July 28, 2020 12:56 pm  #6


Re: New to group, spouse MTF transgender

 

Last edited by Lynne (October 3, 2020 5:33 pm)

 

July 30, 2020 8:54 am  #7


Re: New to group, spouse MTF transgender

Thank you to everyone here who has shared their deeply personal experience.  I appreciate you taking the time to share and I am sorry for the hurt and pain you have been through.  However, to be honest, I find a lot of this rhetoric (and the resources shared by Out of His Closet) to be extremely transexclusionary and I am not comfortable with it. I also think that it is a good practice to get in the habit of being able to share your story without projecting it onto someone else's experience. I appreciate hearing any and all versions of stories like this and how they shake out, but simply because your journey went one way does not mean that all journeys end the same. There are far too may variables to make any blanket statements about this. I came here seeking support and an ear to vent and to hear other experiences, but what I am finding, and what has truly turned me off to being a part of this community, are people who d are trying to convince others that their experience will be the same, using fear tactics under the guise of experience and understanding, and essentially asserting that all trans spouses behave the same way. My journey may end up the same exact way as yours have, I don't know, but I do know in my gut that this is not a helpful online space for me to be in right now so I will be unsubscribing.

     Thread Starter
 

July 30, 2020 9:48 am  #8


Re: New to group, spouse MTF transgender

Your journey is your journey, and you will travel it by the route you choose for the reasons that you choose.
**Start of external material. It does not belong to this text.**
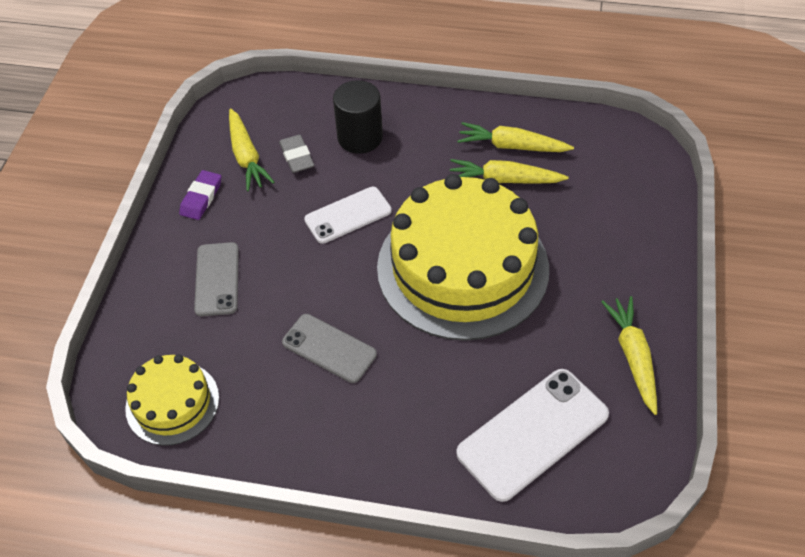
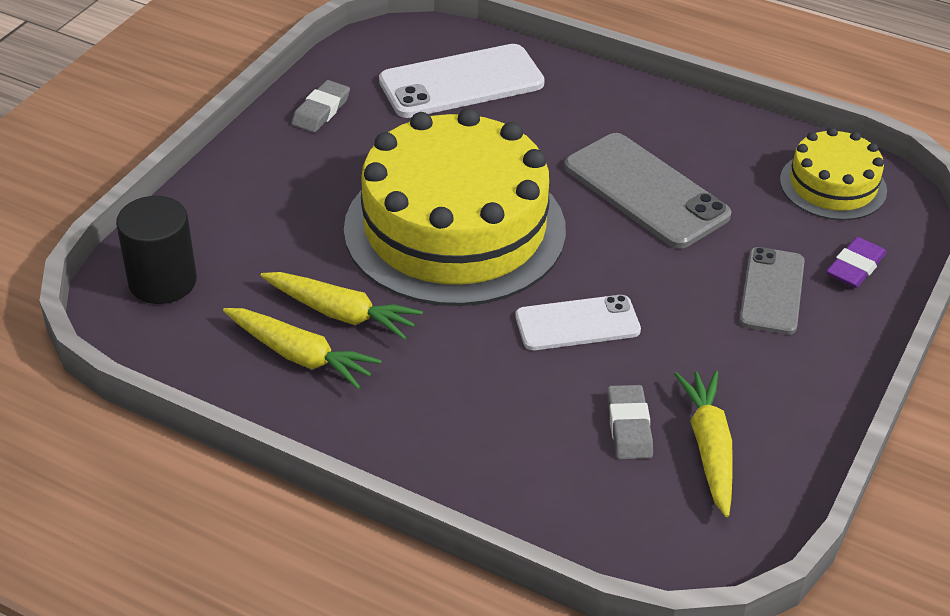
camera: 165 degrees left, 10 degrees down
purple eraser [179,170,221,220] -> purple eraser moved to [826,237,887,288]
grey phone [282,314,377,383] -> grey phone [564,133,732,249], size x1.56
black cylinder [333,80,383,154] -> black cylinder moved to [116,196,197,304]
yellow carrot [601,296,657,415] -> grey eraser [291,80,350,133]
 I would like, however, to point out that to call the work of a transwoman, Anne Lawrence, trans-exclusionary is illogical.  

 

July 30, 2020 12:01 pm  #9


Re: New to group, spouse MTF transgender

"I find a lot of this rhetoric (and the resources shared by Out of His Closet) to be extremely transexclusionary"

We aren't here to center trans. We are here to center straight spouses. What you are labeling as "rhetoric" are people's lived experiences. I find the term extremely insulting to the members you have used it against.
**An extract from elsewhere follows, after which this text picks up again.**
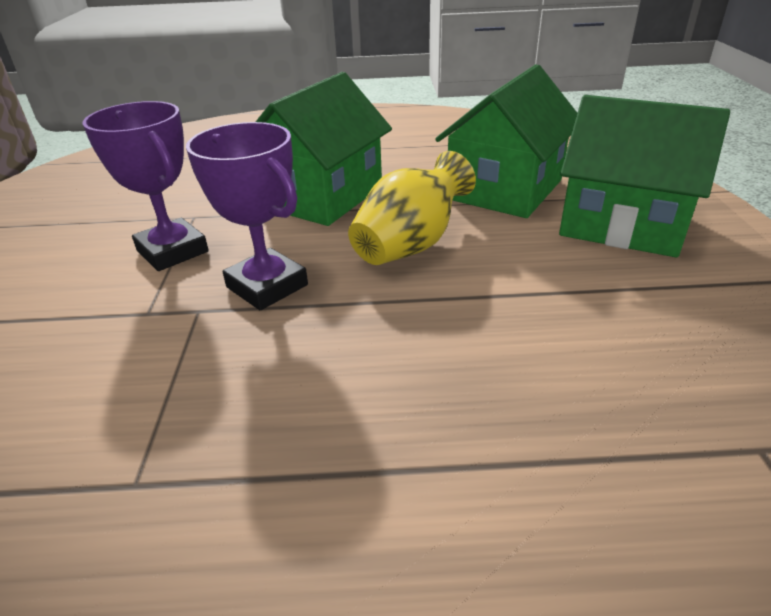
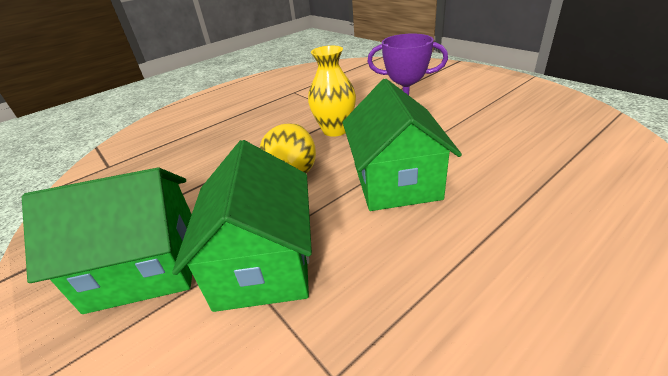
camera: 145 degrees right, 0 degrees up
purple trophy [186,122,308,310] -> yellow vase [308,45,356,137]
 "I also think that it is a good practice to get in the habit of being able to share your story without projecting it onto someone else's experience"
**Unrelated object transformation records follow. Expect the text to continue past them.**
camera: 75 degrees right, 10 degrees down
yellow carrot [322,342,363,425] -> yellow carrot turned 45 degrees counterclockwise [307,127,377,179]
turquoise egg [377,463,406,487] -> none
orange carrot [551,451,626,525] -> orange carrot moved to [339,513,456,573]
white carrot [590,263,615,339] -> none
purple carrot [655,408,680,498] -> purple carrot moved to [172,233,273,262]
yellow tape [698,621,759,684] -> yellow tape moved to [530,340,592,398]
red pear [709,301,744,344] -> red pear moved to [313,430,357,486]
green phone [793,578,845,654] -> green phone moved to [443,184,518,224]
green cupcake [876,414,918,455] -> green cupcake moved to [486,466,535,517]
Projecting did not occur. Recognition of words like "may" "might" or "could" are key in understanding the differences between projection and explaining possibility.

"I came here seeking support and an ear to vent and to hear other experiences"

That is what you received, however, you have seen fit to label these experiences that you claim you want to hear as "rhetoric" and worse.

"people who d are trying to convince others that their experience will be the same, using fear tactics under the guise of experience and understanding, and essentially asserting that all trans spouses behave the same way."

Now people's lived experiences are "tactics" and a "guise" for some agenda.

"I do know in my gut that this is not a helpful online space for me"

Your journey will play out as it does. Whether this forum could or could not be a helpful space for you is as yet undetermined. What isn't helpful to any support forum is expecting the inhabitors of said place to conform to a preconceived notion that you have as to what defines "helpful", and when you deem it not conforming to your preconceived notion of "helpful", labeling it as "rhetoric" "projection" "guise" and "tactics".

Your scold post in order to dismiss and condemn the lived experiences of these ladies is some serious high-handed bullshit and is in no way considerate of what they have gone through and continue to go through.

Last edited by Lyonene (July 30, 2020 12:14 pm)

 

July 30, 2020 7:32 pm  #10


Re: New to group, spouse MTF transgender

Thank you Lyonene and longwayhome.  I have to say that I felt hurt and dismayed by KNC's response to my reflection of the most painful experience of my life.  

I truly hope that she finds happiness in her trans relationship.  That was not in the cards for me but perhaps it is for some people.